I have a file which contains html response code as shown below:

<d:ChangeType>SSCR</d:ChangeType>
<d:Status>Success</d:Status>
<d:ShortDescription>API </d:ShortDescription>
<d:CycleTypeId>8000006005</d:CycleTypeId>
<d:RfcNumber>1200000910</d:RfcNumber>
<d:ExtrefNumber>API External</d:ExtrefNumber>

Requirement is to fetch number between <d:RfcNumber> and </d:RfcNumber> i.e.1200000910 in this example and feed it to a variable.

I'm trying to use sed like:

sed 's/1200000910.*//' test2.html

but it is not providing me the expected result.

Any help on this will be appreciated.

CodePudding user response：

1st solution: Since you are using sed assuming you are using shell here. You could use awk command here. Simply using awk and setting field delimiter(s) as <d:RfcNumber> and <\\/d:RfcNumber> for all lines. In main program checking if number of fields are greater than 2 then printing the 2nd field.

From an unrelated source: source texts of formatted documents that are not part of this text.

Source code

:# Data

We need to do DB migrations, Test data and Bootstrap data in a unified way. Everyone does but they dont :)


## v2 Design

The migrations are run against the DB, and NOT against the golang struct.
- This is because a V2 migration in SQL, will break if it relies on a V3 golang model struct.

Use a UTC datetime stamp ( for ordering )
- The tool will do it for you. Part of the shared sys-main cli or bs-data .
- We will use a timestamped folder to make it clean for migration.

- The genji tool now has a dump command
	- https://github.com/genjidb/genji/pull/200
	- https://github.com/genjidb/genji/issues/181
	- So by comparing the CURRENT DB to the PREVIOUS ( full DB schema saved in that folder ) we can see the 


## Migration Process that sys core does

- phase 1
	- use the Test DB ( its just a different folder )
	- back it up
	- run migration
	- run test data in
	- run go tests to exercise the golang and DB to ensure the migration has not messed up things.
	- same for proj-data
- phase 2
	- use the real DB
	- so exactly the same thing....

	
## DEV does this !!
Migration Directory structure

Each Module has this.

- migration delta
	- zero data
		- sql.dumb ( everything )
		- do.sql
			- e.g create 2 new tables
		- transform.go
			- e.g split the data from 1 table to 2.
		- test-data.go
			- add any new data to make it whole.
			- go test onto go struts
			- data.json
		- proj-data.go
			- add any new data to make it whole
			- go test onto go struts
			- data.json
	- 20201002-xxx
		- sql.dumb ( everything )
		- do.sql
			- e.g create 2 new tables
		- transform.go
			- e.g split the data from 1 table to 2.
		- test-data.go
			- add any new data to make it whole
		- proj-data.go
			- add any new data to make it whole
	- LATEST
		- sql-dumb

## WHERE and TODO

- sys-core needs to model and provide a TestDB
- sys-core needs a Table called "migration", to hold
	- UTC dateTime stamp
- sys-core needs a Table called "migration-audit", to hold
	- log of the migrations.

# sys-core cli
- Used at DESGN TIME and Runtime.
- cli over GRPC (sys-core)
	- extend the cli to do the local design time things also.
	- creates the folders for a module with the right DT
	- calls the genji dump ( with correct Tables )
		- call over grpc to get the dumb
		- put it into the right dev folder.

var=$(awk -F'<d:RfcNumber>|<\\/d:RfcNumber>' 'NF>2{print $2;exit}' Input_file)

2nd solution: Using GNU awk's match function here to get values between tags.

var=$(awk 'match($0,/^<d:RfcNumber>([^<]*)<\/d:RfcNumber>/,arr){print arr[1];exit}' Input_file)

3rd solution: OR with sed please try following code, with using -E option of GNU sed to use ERE(extended regular expression) in code.

var=$(sed -E -n 's/^<d:RfcNumber>([^<]*)<\/d:RfcNumber>/\1/p' Input_file)

CodePudding user response：

...the split way:

#Read your file content
$response = (gc C:\tmp\testdata.txt)
$rfc = ($response -split "<d:RfcNumber>|</d:RfcNumber>")[5]

or regex (but this could probably be optimized):

#Read your file content
$response = (gc C:\tmp\testdata.txt)
($response | select-string "<d:RfcNumber>\d{10}").matches.groups.value -replace "<d:RfcNumber>"

or you use it as xml:

[xml]$xml = '<root>'   (($response -replace "d:") -join $null)   '</root>'
$xml.root.RfcNumber